Data:
=== Section Start ===

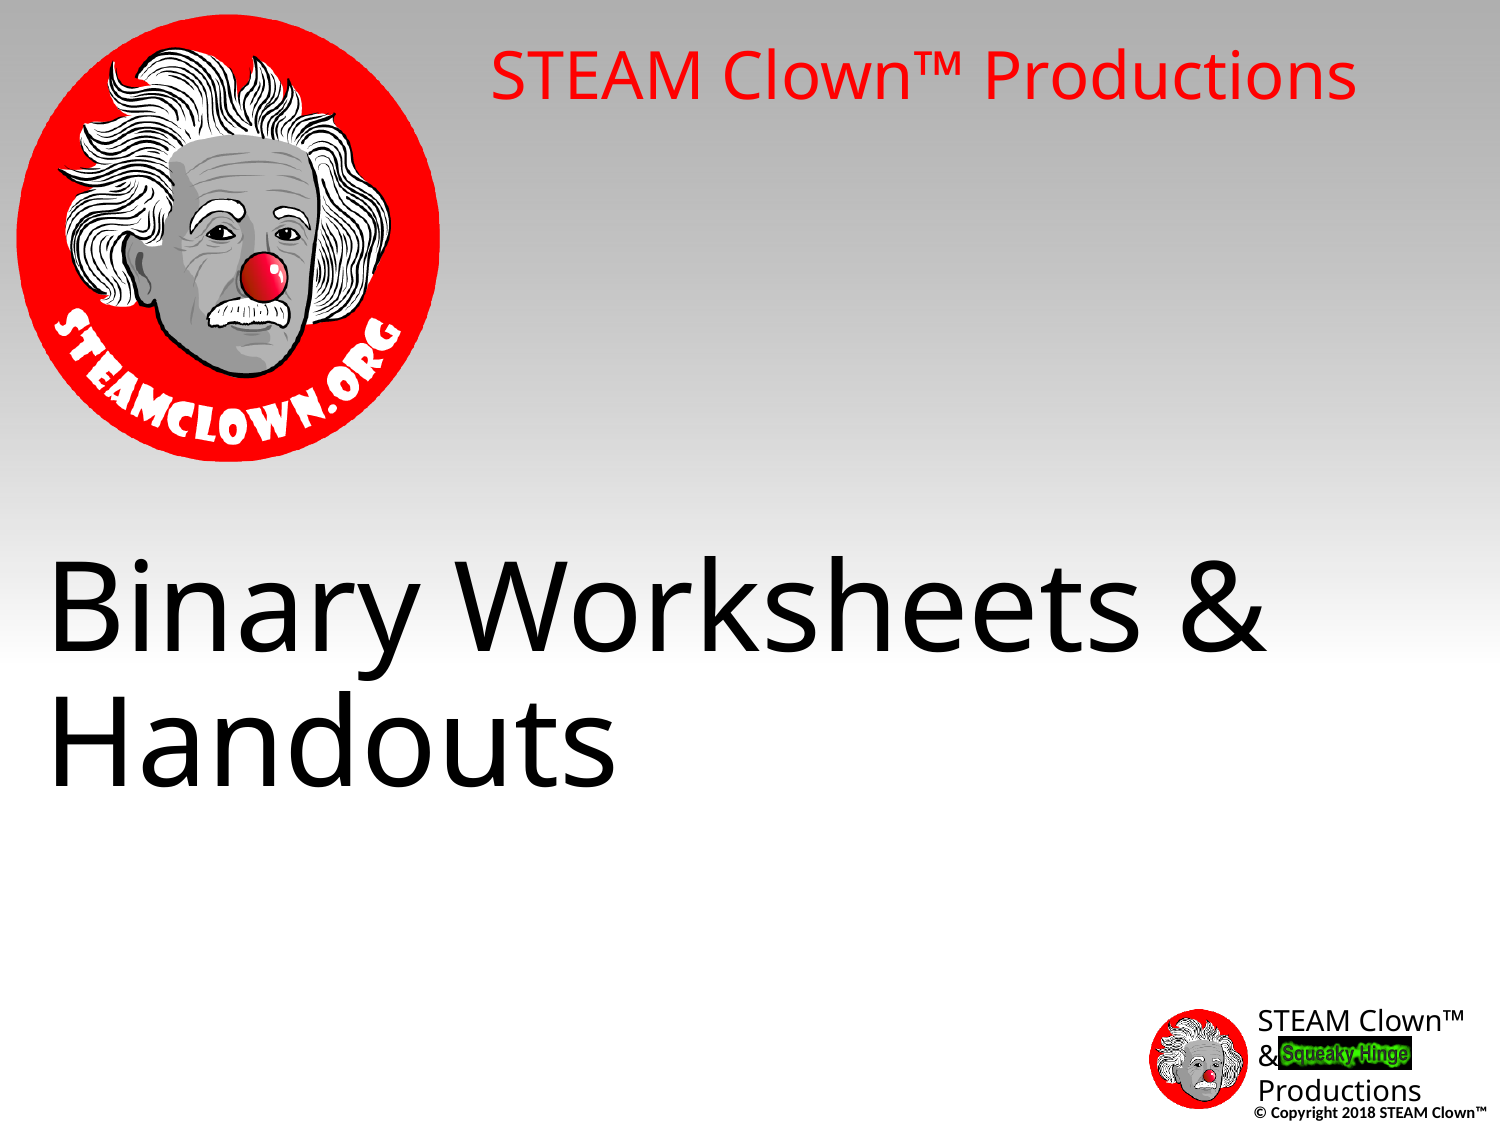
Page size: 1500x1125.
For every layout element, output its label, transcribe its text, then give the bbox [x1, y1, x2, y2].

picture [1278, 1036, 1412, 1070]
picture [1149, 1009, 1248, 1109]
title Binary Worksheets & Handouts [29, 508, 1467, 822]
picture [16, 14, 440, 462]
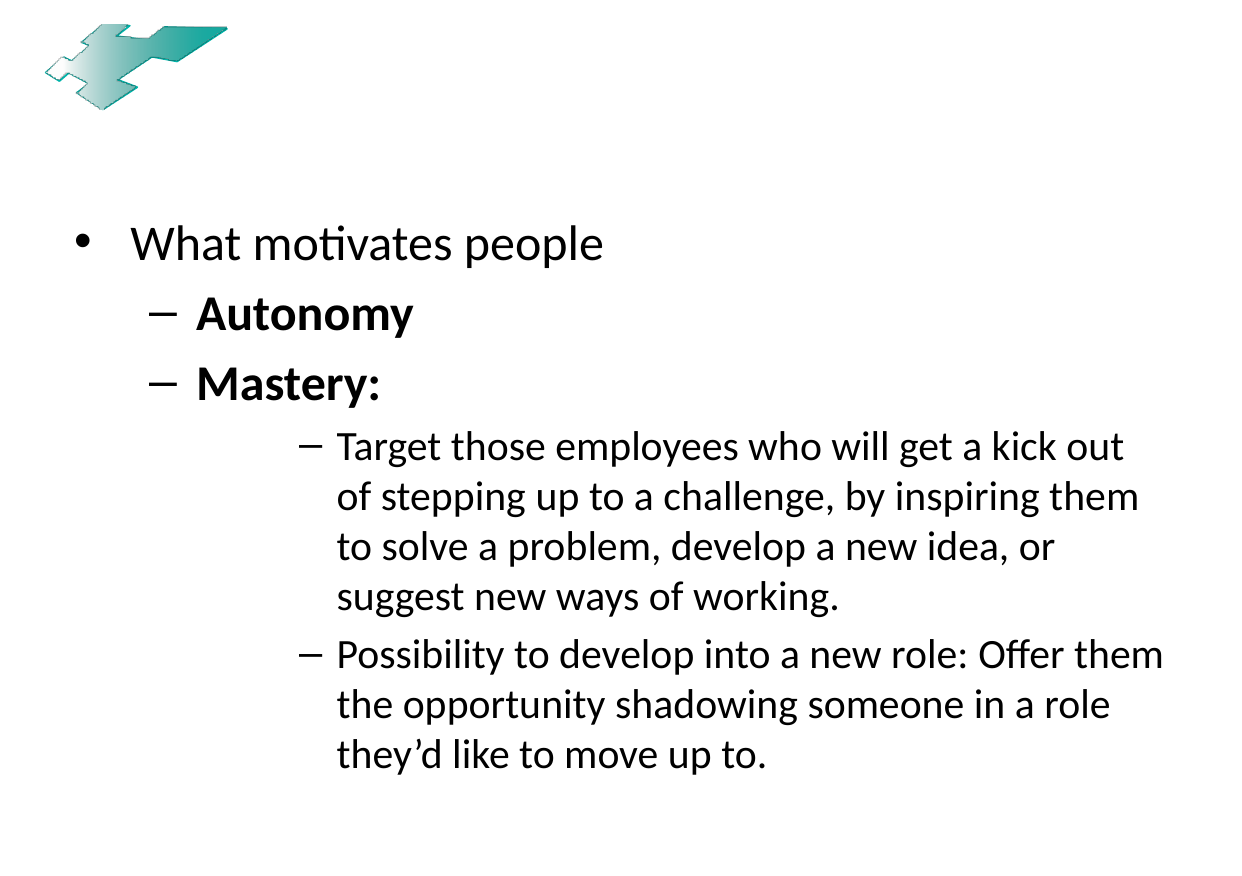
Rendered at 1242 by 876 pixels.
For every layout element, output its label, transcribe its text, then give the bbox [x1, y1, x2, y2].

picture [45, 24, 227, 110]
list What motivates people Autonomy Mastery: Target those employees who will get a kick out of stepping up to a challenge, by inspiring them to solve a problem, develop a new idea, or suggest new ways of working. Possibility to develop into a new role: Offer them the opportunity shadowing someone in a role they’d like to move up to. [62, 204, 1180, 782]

=== Section End ===
=== Section Start ===

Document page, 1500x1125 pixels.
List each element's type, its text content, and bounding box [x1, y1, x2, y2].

=== Section End ===
=== Section Start ===

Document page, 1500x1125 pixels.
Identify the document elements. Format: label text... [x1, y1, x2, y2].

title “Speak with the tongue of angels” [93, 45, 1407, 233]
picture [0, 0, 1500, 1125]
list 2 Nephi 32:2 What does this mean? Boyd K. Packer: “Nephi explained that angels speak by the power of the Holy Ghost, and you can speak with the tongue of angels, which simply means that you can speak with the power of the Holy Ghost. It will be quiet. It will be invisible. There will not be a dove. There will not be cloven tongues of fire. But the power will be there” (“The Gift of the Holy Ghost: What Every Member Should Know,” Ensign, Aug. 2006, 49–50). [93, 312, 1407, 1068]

=== Section End ===

How to complete this task:
Print exactly the lines above that run from the one with "Page size: 1500x1125." to the one with "Rendered at 1242 by 876 pixels.", both included. No pictures.

Solution to this task:
Page size: 1500x1125.
For every layout element, output its label, transcribe its text, then give the bbox [x1, y1, x2, y2].

picture [1278, 1036, 1412, 1070]
picture [1149, 1009, 1248, 1109]
title Binary Worksheets & Handouts [29, 508, 1467, 822]
picture [16, 14, 440, 462]
Rendered at 1242 by 876 pixels.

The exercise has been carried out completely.